- Task directions
Reproduce the data exactly; no word may be added or dropped.

- Data

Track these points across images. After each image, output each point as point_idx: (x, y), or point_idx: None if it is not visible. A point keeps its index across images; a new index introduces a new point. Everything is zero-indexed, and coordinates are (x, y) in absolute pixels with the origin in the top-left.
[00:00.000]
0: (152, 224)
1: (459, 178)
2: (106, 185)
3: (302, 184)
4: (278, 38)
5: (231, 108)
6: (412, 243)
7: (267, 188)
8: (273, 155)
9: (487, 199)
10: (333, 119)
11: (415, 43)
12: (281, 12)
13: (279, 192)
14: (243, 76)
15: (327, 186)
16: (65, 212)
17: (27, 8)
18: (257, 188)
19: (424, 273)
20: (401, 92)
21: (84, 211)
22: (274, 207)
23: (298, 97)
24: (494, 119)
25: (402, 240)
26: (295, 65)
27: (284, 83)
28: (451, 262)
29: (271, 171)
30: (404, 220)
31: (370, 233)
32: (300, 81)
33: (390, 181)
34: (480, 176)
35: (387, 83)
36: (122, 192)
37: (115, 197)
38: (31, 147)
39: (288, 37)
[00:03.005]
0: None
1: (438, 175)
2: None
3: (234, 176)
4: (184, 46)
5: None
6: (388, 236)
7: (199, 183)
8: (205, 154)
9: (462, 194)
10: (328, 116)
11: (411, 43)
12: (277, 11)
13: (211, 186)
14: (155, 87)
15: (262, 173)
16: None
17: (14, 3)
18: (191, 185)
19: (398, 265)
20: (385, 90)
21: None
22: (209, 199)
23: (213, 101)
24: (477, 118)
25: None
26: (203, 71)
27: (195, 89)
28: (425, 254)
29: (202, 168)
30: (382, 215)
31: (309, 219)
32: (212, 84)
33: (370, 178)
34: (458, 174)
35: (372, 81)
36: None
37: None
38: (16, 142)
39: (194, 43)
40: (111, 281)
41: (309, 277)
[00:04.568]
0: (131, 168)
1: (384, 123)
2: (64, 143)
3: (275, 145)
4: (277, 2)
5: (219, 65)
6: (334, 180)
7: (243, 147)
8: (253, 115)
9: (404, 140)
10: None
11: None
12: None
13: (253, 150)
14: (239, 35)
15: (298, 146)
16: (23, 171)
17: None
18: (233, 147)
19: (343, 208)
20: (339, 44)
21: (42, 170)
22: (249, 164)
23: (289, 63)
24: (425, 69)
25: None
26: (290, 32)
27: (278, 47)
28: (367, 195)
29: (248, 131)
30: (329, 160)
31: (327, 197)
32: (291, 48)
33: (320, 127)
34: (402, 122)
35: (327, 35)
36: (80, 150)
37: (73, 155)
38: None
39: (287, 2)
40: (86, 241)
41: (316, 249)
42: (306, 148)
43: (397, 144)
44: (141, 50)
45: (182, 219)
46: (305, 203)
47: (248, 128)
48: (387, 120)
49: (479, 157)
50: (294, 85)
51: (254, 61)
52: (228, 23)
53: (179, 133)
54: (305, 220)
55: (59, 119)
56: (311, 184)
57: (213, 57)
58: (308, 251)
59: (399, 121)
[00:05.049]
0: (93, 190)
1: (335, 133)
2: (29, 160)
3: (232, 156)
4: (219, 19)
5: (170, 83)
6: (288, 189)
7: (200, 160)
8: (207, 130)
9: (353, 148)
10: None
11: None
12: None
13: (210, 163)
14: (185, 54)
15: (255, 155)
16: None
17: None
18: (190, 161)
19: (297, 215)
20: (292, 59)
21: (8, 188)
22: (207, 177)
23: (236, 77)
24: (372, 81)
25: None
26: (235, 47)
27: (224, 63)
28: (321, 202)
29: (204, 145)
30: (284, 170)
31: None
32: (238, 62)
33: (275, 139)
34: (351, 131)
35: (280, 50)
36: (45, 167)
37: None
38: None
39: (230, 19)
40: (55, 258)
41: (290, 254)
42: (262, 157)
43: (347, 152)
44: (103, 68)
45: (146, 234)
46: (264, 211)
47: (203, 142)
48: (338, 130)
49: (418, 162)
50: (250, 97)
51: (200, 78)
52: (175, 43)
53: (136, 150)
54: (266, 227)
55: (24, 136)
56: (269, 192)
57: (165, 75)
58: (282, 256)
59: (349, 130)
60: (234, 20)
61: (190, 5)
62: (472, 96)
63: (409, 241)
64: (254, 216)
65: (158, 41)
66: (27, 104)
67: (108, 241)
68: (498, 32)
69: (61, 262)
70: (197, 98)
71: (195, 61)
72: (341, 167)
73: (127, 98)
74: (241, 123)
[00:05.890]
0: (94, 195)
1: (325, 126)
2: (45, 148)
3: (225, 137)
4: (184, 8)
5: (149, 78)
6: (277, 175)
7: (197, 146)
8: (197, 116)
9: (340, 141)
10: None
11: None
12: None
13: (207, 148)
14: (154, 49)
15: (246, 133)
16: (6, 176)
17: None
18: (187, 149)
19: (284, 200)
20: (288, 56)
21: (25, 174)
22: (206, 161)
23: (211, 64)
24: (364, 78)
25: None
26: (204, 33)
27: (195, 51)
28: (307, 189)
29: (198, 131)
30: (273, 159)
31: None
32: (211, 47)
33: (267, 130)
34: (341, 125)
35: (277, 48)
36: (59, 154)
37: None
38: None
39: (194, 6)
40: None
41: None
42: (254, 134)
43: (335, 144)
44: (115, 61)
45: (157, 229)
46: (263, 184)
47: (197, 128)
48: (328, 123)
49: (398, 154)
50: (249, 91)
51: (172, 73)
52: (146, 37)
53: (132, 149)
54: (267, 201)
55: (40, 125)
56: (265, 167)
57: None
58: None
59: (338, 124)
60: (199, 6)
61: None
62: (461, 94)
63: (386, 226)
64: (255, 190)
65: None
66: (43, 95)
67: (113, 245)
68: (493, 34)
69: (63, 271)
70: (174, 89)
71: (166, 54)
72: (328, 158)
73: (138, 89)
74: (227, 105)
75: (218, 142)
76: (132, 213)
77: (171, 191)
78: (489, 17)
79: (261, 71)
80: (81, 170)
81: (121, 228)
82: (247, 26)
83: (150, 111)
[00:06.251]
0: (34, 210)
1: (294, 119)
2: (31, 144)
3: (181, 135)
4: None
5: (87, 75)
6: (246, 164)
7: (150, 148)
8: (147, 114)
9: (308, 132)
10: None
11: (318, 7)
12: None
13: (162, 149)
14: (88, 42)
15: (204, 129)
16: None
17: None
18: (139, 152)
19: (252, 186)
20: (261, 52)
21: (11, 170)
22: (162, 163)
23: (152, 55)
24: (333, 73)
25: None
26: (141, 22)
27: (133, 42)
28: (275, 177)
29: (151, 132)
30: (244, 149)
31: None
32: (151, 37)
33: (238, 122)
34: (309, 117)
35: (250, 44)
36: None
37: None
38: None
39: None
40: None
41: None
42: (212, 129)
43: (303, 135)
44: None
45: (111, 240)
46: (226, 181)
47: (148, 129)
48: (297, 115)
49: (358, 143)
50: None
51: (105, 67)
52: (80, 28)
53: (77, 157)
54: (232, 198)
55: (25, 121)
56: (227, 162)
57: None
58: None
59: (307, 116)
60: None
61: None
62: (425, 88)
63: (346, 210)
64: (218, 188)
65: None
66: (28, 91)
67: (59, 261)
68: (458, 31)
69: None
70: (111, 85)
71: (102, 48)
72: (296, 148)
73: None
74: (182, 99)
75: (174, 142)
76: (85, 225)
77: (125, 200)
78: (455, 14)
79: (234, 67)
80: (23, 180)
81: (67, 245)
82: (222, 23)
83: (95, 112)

- Response
Track these points across images. After each image, output each point as point_idx: (x, y), or point_idx: None if it is not visible. A point keeps its index across images; a new index introduces a new point. Everything is zero-indexed, and coordinates are (x, y) in absolute pixels with the origin in the top-left.
[00:00.000]
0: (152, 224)
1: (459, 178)
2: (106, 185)
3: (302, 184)
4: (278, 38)
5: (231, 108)
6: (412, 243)
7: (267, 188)
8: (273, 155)
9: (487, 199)
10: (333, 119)
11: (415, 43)
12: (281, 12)
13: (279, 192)
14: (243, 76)
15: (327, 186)
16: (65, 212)
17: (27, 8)
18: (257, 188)
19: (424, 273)
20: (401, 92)
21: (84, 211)
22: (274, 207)
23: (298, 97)
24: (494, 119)
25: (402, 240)
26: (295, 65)
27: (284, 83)
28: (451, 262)
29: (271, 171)
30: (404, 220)
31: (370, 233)
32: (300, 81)
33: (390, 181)
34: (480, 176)
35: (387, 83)
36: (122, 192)
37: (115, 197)
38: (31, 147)
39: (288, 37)
[00:03.005]
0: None
1: (438, 175)
2: None
3: (234, 176)
4: (184, 46)
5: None
6: (388, 236)
7: (199, 183)
8: (205, 154)
9: (462, 194)
10: (328, 116)
11: (411, 43)
12: (277, 11)
13: (211, 186)
14: (155, 87)
15: (262, 173)
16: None
17: (14, 3)
18: (191, 185)
19: (398, 265)
20: (385, 90)
21: None
22: (209, 199)
23: (213, 101)
24: (477, 118)
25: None
26: (203, 71)
27: (195, 89)
28: (425, 254)
29: (202, 168)
30: (382, 215)
31: (309, 219)
32: (212, 84)
33: (370, 178)
34: (458, 174)
35: (372, 81)
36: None
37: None
38: (16, 142)
39: (194, 43)
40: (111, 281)
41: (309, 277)
[00:04.568]
0: (131, 168)
1: (384, 123)
2: (64, 143)
3: (275, 145)
4: (277, 2)
5: (219, 65)
6: (334, 180)
7: (243, 147)
8: (253, 115)
9: (404, 140)
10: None
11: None
12: None
13: (253, 150)
14: (239, 35)
15: (298, 146)
16: (23, 171)
17: None
18: (233, 147)
19: (343, 208)
20: (339, 44)
21: (42, 170)
22: (249, 164)
23: (289, 63)
24: (425, 69)
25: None
26: (290, 32)
27: (278, 47)
28: (367, 195)
29: (248, 131)
30: (329, 160)
31: (327, 197)
32: (291, 48)
33: (320, 127)
34: (402, 122)
35: (327, 35)
36: (80, 150)
37: (73, 155)
38: None
39: (287, 2)
40: (86, 241)
41: (316, 249)
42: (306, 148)
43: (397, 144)
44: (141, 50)
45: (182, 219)
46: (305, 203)
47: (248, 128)
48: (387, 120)
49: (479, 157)
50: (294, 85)
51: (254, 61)
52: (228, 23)
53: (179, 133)
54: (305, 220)
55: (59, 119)
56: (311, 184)
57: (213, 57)
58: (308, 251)
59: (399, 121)
[00:05.049]
0: (93, 190)
1: (335, 133)
2: (29, 160)
3: (232, 156)
4: (219, 19)
5: (170, 83)
6: (288, 189)
7: (200, 160)
8: (207, 130)
9: (353, 148)
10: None
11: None
12: None
13: (210, 163)
14: (185, 54)
15: (255, 155)
16: None
17: None
18: (190, 161)
19: (297, 215)
20: (292, 59)
21: (8, 188)
22: (207, 177)
23: (236, 77)
24: (372, 81)
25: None
26: (235, 47)
27: (224, 63)
28: (321, 202)
29: (204, 145)
30: (284, 170)
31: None
32: (238, 62)
33: (275, 139)
34: (351, 131)
35: (280, 50)
36: (45, 167)
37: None
38: None
39: (230, 19)
40: (55, 258)
41: (290, 254)
42: (262, 157)
43: (347, 152)
44: (103, 68)
45: (146, 234)
46: (264, 211)
47: (203, 142)
48: (338, 130)
49: (418, 162)
50: (250, 97)
51: (200, 78)
52: (175, 43)
53: (136, 150)
54: (266, 227)
55: (24, 136)
56: (269, 192)
57: (165, 75)
58: (282, 256)
59: (349, 130)
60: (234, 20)
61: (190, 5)
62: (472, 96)
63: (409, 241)
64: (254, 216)
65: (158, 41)
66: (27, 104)
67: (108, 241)
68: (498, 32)
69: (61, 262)
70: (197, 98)
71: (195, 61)
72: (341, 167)
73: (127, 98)
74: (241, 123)
[00:05.890]
0: (94, 195)
1: (325, 126)
2: (45, 148)
3: (225, 137)
4: (184, 8)
5: (149, 78)
6: (277, 175)
7: (197, 146)
8: (197, 116)
9: (340, 141)
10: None
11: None
12: None
13: (207, 148)
14: (154, 49)
15: (246, 133)
16: (6, 176)
17: None
18: (187, 149)
19: (284, 200)
20: (288, 56)
21: (25, 174)
22: (206, 161)
23: (211, 64)
24: (364, 78)
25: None
26: (204, 33)
27: (195, 51)
28: (307, 189)
29: (198, 131)
30: (273, 159)
31: None
32: (211, 47)
33: (267, 130)
34: (341, 125)
35: (277, 48)
36: (59, 154)
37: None
38: None
39: (194, 6)
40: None
41: None
42: (254, 134)
43: (335, 144)
44: (115, 61)
45: (157, 229)
46: (263, 184)
47: (197, 128)
48: (328, 123)
49: (398, 154)
50: (249, 91)
51: (172, 73)
52: (146, 37)
53: (132, 149)
54: (267, 201)
55: (40, 125)
56: (265, 167)
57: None
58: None
59: (338, 124)
60: (199, 6)
61: None
62: (461, 94)
63: (386, 226)
64: (255, 190)
65: None
66: (43, 95)
67: (113, 245)
68: (493, 34)
69: (63, 271)
70: (174, 89)
71: (166, 54)
72: (328, 158)
73: (138, 89)
74: (227, 105)
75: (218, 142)
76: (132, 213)
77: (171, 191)
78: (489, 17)
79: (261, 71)
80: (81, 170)
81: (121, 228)
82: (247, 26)
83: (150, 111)
[00:06.251]
0: (34, 210)
1: (294, 119)
2: (31, 144)
3: (181, 135)
4: None
5: (87, 75)
6: (246, 164)
7: (150, 148)
8: (147, 114)
9: (308, 132)
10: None
11: (318, 7)
12: None
13: (162, 149)
14: (88, 42)
15: (204, 129)
16: None
17: None
18: (139, 152)
19: (252, 186)
20: (261, 52)
21: (11, 170)
22: (162, 163)
23: (152, 55)
24: (333, 73)
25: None
26: (141, 22)
27: (133, 42)
28: (275, 177)
29: (151, 132)
30: (244, 149)
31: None
32: (151, 37)
33: (238, 122)
34: (309, 117)
35: (250, 44)
36: None
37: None
38: None
39: None
40: None
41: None
42: (212, 129)
43: (303, 135)
44: None
45: (111, 240)
46: (226, 181)
47: (148, 129)
48: (297, 115)
49: (358, 143)
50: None
51: (105, 67)
52: (80, 28)
53: (77, 157)
54: (232, 198)
55: (25, 121)
56: (227, 162)
57: None
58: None
59: (307, 116)
60: None
61: None
62: (425, 88)
63: (346, 210)
64: (218, 188)
65: None
66: (28, 91)
67: (59, 261)
68: (458, 31)
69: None
70: (111, 85)
71: (102, 48)
72: (296, 148)
73: None
74: (182, 99)
75: (174, 142)
76: (85, 225)
77: (125, 200)
78: (455, 14)
79: (234, 67)
80: (23, 180)
81: (67, 245)
82: (222, 23)
83: (95, 112)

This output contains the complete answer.